PAGE TEXT Start Marker

What is Staking? How does it work with Cardano? A deep guide!

What is Staking? How does it work with Cardano? A deep guide!

Cryptocurrencies and all the possible options to earn on them, might seem like a deep maze. Today, we're here to talk about staking your Cardano? How does this work? And why are we a great choice?All of the answers, can be found in our deep guide underneath.If you still come across questions - do not hesitate to inform us then.

What are cardano staking pools

Cardano staking pools are nodes that run on the Cardano network with a public address. You, as an investor, can delegate your ADA (Cardano Native Token) to a certain staking pool. As a result of delegating your Cardano, you receive rewards. This counts for most of the Cardano pools, which we call public pools. The difference between public and private pools will be discussed in another section underneath.

Stake pools are run by a reliable operator (or at least that's what you hope for): an individual or business with the knowledge and resources to run the node on a consistent basis. ADA holders can delegate to public stake pools if they wish to participate in the protocol and receive rewards, but do not wish to operate a Cardano network node themselves because they (e.g.) do not have the knowledge or time.

The more stake that is delegated to a stake pool, the greater chance it has of being selected as a slot leader. Each time it is selected and produces a block that is accepted onto the blockchain, the protocol rewards the delegators and the pool who produced the block. How much the stake pool operator and their delegators receive, is based upon the "Fixed fee" and "Margin fee" that the operator puts into place.

PAGE TEXT End Marker

• TASK STATEMENT: In the Cardano staking guide, begin at the words "Stake pools are" and stop after "puts into place.", then change "slot leader" to "block producer" throughout that passage. The lines that come next are separate material, apart from the Cardano staking guide.

RECORDS SHOWN Start Marker

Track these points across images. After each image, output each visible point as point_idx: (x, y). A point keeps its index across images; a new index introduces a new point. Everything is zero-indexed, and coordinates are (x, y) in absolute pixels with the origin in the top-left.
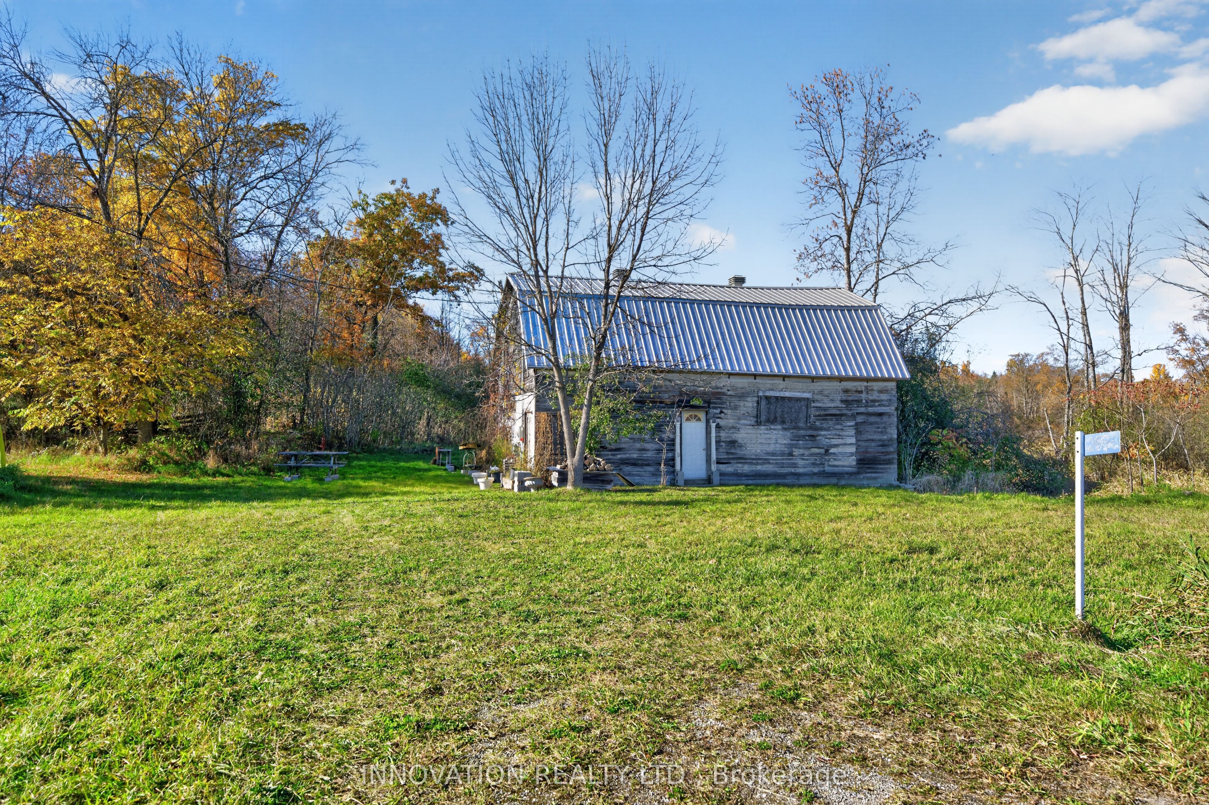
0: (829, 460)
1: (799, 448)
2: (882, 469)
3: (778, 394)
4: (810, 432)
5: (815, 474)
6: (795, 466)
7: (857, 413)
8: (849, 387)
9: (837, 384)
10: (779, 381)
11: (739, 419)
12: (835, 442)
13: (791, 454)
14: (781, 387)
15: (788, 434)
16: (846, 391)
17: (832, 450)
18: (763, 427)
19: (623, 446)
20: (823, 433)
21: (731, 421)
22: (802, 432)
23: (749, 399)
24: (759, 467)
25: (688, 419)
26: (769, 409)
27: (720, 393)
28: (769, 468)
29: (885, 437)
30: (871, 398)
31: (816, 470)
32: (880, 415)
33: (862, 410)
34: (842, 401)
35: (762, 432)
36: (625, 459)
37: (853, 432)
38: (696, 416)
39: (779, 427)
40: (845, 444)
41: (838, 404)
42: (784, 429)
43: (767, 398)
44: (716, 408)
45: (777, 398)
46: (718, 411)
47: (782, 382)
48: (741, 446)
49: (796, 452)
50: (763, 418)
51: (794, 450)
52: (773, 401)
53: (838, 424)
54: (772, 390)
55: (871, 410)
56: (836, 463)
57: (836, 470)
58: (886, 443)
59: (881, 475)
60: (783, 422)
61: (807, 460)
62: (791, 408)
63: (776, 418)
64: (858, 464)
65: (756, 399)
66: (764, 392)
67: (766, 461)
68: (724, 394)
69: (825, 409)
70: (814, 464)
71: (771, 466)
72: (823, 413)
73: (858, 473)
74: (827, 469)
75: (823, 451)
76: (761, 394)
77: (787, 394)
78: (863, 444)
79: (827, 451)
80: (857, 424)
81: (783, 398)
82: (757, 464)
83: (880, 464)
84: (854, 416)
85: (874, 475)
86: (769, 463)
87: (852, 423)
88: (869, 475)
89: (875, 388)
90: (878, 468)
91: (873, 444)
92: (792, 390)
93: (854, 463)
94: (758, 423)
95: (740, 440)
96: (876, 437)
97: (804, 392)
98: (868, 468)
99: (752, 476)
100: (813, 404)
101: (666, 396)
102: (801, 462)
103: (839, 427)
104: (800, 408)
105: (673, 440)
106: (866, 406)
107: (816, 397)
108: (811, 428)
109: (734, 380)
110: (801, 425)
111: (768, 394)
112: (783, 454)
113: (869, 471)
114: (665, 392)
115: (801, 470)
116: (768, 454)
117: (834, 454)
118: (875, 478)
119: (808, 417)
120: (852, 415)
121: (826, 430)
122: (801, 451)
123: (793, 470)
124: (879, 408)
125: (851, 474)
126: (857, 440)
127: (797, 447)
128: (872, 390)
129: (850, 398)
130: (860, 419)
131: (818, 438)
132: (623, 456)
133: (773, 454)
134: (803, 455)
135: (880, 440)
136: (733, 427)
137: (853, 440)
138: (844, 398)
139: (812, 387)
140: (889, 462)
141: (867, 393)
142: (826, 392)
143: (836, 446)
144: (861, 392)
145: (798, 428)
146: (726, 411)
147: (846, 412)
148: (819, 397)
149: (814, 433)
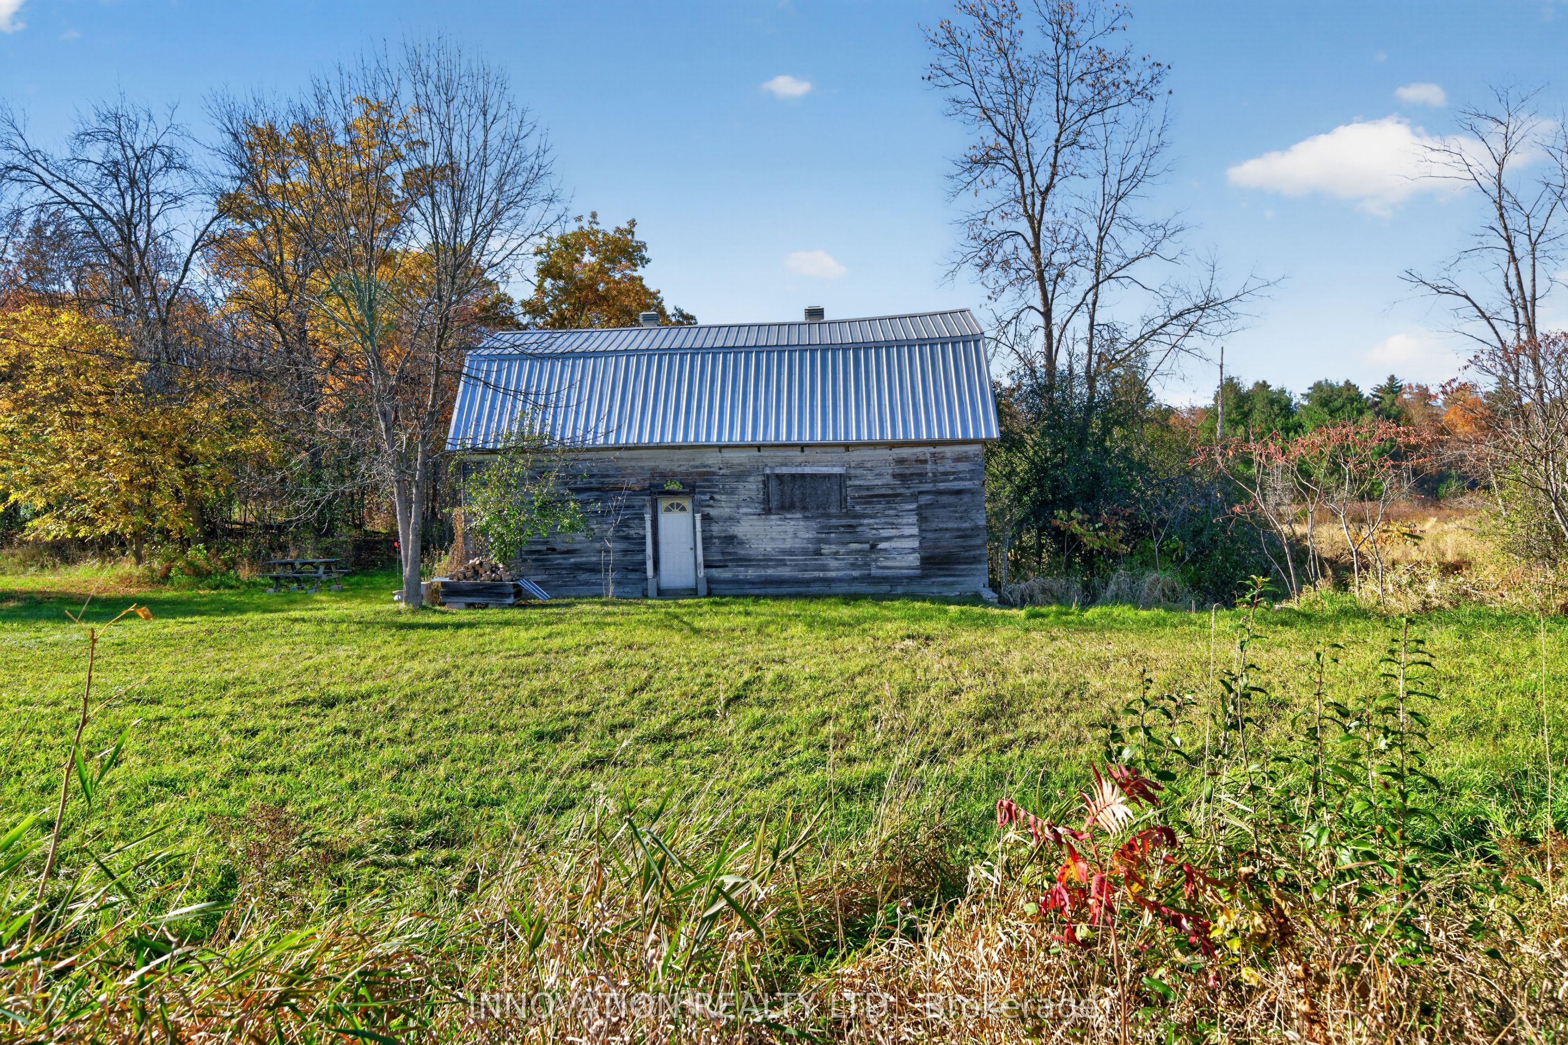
0: (876, 560)
1: (831, 544)
2: (962, 570)
3: (793, 470)
4: (844, 522)
5: (855, 579)
6: (824, 568)
7: (920, 493)
8: (905, 456)
9: (887, 452)
10: (797, 452)
11: (738, 507)
12: (885, 533)
13: (818, 552)
14: (799, 460)
15: (813, 524)
16: (901, 461)
17: (882, 545)
18: (774, 517)
19: (578, 546)
20: (866, 521)
21: (727, 510)
22: (834, 522)
23: (751, 479)
24: (770, 572)
25: (668, 510)
26: (782, 491)
27: (708, 473)
28: (785, 572)
29: (966, 525)
30: (941, 469)
31: (855, 573)
32: (959, 492)
33: (928, 487)
34: (894, 476)
35: (773, 523)
36: (581, 564)
37: (913, 519)
38: (678, 505)
39: (799, 515)
40: (902, 537)
41: (888, 479)
42: (806, 518)
43: (778, 477)
44: (704, 493)
45: (793, 476)
46: (707, 497)
47: (799, 453)
48: (742, 543)
49: (826, 549)
50: (774, 504)
51: (824, 546)
52: (787, 480)
53: (890, 508)
54: (786, 465)
55: (942, 486)
56: (888, 563)
57: (889, 573)
58: (968, 533)
59: (961, 579)
60: (804, 508)
61: (843, 559)
62: (815, 489)
63: (793, 503)
64: (922, 563)
65: (760, 478)
66: (772, 468)
67: (781, 563)
68: (714, 474)
69: (868, 488)
70: (852, 564)
71: (788, 569)
72: (865, 493)
73: (922, 577)
74: (874, 572)
75: (867, 546)
76: (768, 471)
77: (808, 470)
78: (930, 535)
79: (873, 547)
80: (920, 507)
81: (803, 476)
82: (767, 567)
83: (959, 563)
84: (914, 497)
85: (949, 579)
86: (786, 565)
87: (913, 506)
88: (942, 579)
89: (949, 455)
90: (956, 570)
91: (948, 535)
92: (814, 464)
93: (917, 563)
94: (768, 511)
95: (740, 535)
96: (952, 525)
97: (834, 466)
98: (940, 570)
99: (762, 583)
100: (849, 483)
101: (633, 480)
102: (833, 564)
103: (892, 512)
104: (829, 489)
105: (644, 537)
106: (934, 482)
107: (852, 472)
108: (847, 515)
109: (728, 454)
110: (833, 511)
111: (778, 471)
112: (805, 552)
113: (942, 573)
114: (632, 475)
115: (833, 574)
116: (783, 552)
117: (885, 550)
118: (952, 584)
119: (843, 501)
120: (912, 495)
121: (871, 517)
122: (834, 548)
123: (821, 574)
124: (956, 483)
125: (911, 578)
126: (921, 530)
127: (827, 542)
128: (943, 458)
129: (907, 472)
130: (924, 499)
131: (859, 529)
132: (578, 560)
133: (791, 552)
134: (837, 553)
135: (958, 530)
136: (730, 518)
137: (915, 531)
138: (898, 471)
139: (846, 459)
140: (976, 560)
141: (935, 463)
142: (869, 465)
143: (888, 539)
144: (925, 462)
145: (829, 516)
146: (717, 497)
147: (902, 491)
148: (859, 472)
149: (853, 522)
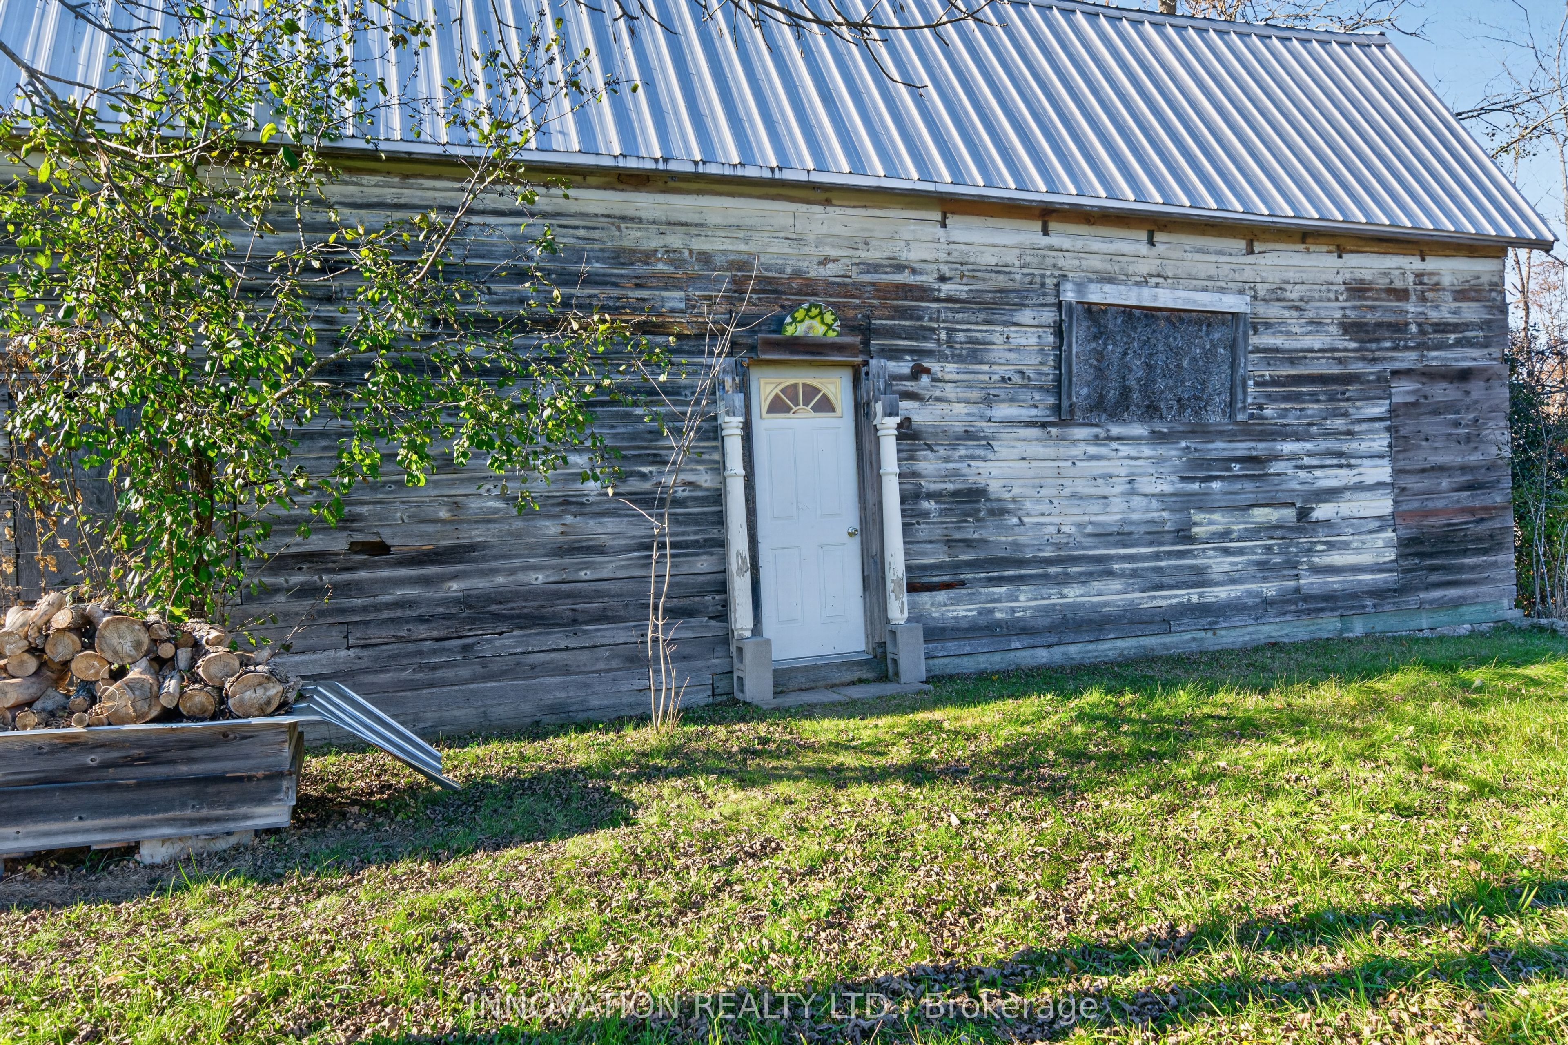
0: (1310, 551)
1: (1212, 509)
2: (1473, 568)
3: (1131, 297)
4: (1242, 448)
5: (1268, 603)
6: (1200, 578)
7: (1395, 373)
8: (1367, 275)
9: (1330, 261)
10: (1134, 245)
11: (989, 401)
12: (1328, 479)
13: (1184, 535)
14: (1143, 268)
15: (1172, 452)
16: (1358, 290)
17: (1322, 511)
18: (1080, 433)
19: (477, 535)
20: (1288, 447)
21: (961, 409)
22: (1220, 448)
23: (1026, 316)
24: (1073, 594)
25: (777, 406)
26: (1100, 355)
27: (905, 291)
28: (1108, 595)
29: (1475, 458)
30: (1434, 316)
31: (1270, 589)
32: (1464, 375)
33: (1408, 359)
34: (1349, 328)
35: (1077, 451)
36: (489, 598)
37: (1381, 442)
38: (811, 391)
39: (1138, 430)
40: (1359, 487)
41: (1333, 337)
42: (1157, 437)
43: (1093, 313)
44: (894, 354)
45: (1127, 312)
46: (904, 367)
47: (1143, 249)
48: (1000, 512)
49: (1203, 524)
50: (1081, 393)
51: (1197, 517)
52: (1114, 324)
53: (1336, 414)
54: (1109, 279)
55: (1436, 358)
56: (1337, 559)
57: (1335, 582)
58: (1481, 476)
59: (1470, 591)
60: (1151, 411)
61: (1241, 551)
62: (1177, 353)
63: (1125, 392)
64: (1400, 556)
65: (1049, 316)
66: (1080, 287)
67: (1098, 569)
68: (923, 293)
69: (1293, 357)
70: (1262, 565)
71: (1116, 585)
72: (1286, 371)
73: (1402, 590)
74: (1308, 582)
75: (1289, 514)
76: (1069, 295)
77: (1165, 298)
78: (1413, 483)
79: (1303, 514)
80: (1393, 412)
81: (1150, 314)
82: (1066, 580)
83: (1465, 552)
84: (1383, 385)
85: (1453, 593)
86: (1110, 573)
87: (1378, 409)
88: (1437, 594)
89: (1446, 280)
90: (1461, 568)
91: (1445, 484)
92: (1176, 281)
93: (1390, 555)
94: (1063, 417)
95: (994, 487)
96: (1451, 458)
97: (1222, 290)
98: (1433, 569)
99: (1051, 629)
100: (1254, 340)
101: (674, 298)
102: (1220, 564)
103: (1339, 424)
104: (1209, 355)
105: (718, 497)
106: (1422, 347)
107: (1262, 309)
108: (1247, 432)
109: (964, 233)
110: (1214, 418)
111: (1096, 295)
112: (1155, 536)
113: (1434, 578)
114: (670, 283)
115: (1220, 594)
116: (1103, 536)
117: (1327, 523)
118: (1455, 604)
119: (1236, 388)
120: (1380, 378)
121: (1298, 437)
122: (1219, 520)
123: (1194, 596)
124: (1458, 353)
125: (1379, 594)
126: (1398, 472)
127: (1203, 503)
128: (1436, 287)
129: (1371, 318)
130: (1403, 392)
131: (1275, 467)
132: (480, 584)
133: (1122, 537)
134: (1225, 535)
135: (1464, 469)
136: (969, 435)
137: (1382, 472)
138: (1353, 314)
139: (1248, 274)
140: (1493, 544)
141: (1423, 299)
142: (1294, 293)
143: (1332, 494)
144: (1402, 294)
145: (1204, 432)
146: (935, 367)
147: (1358, 367)
148: (1273, 311)
149: (1261, 448)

RECORDS SHOWN End Marker

• EXERCISE ANSWER:
Stake pools are run by a reliable operator (or at least that's what you hope for): an individual or business with the knowledge and resources to run the node on a consistent basis. ADA holders can delegate to public stake pools if they wish to participate in the protocol and receive rewards, but do not wish to operate a Cardano network node themselves because they (e.g.) do not have the knowledge or time.

The more stake that is delegated to a stake pool, the greater chance it has of being selected as a block producer. Each time it is selected and produces a block that is accepted onto the blockchain, the protocol rewards the delegators and the pool who produced the block. How much the stake pool operator and their delegators receive, is based upon the "Fixed fee" and "Margin fee" that the operator puts into place.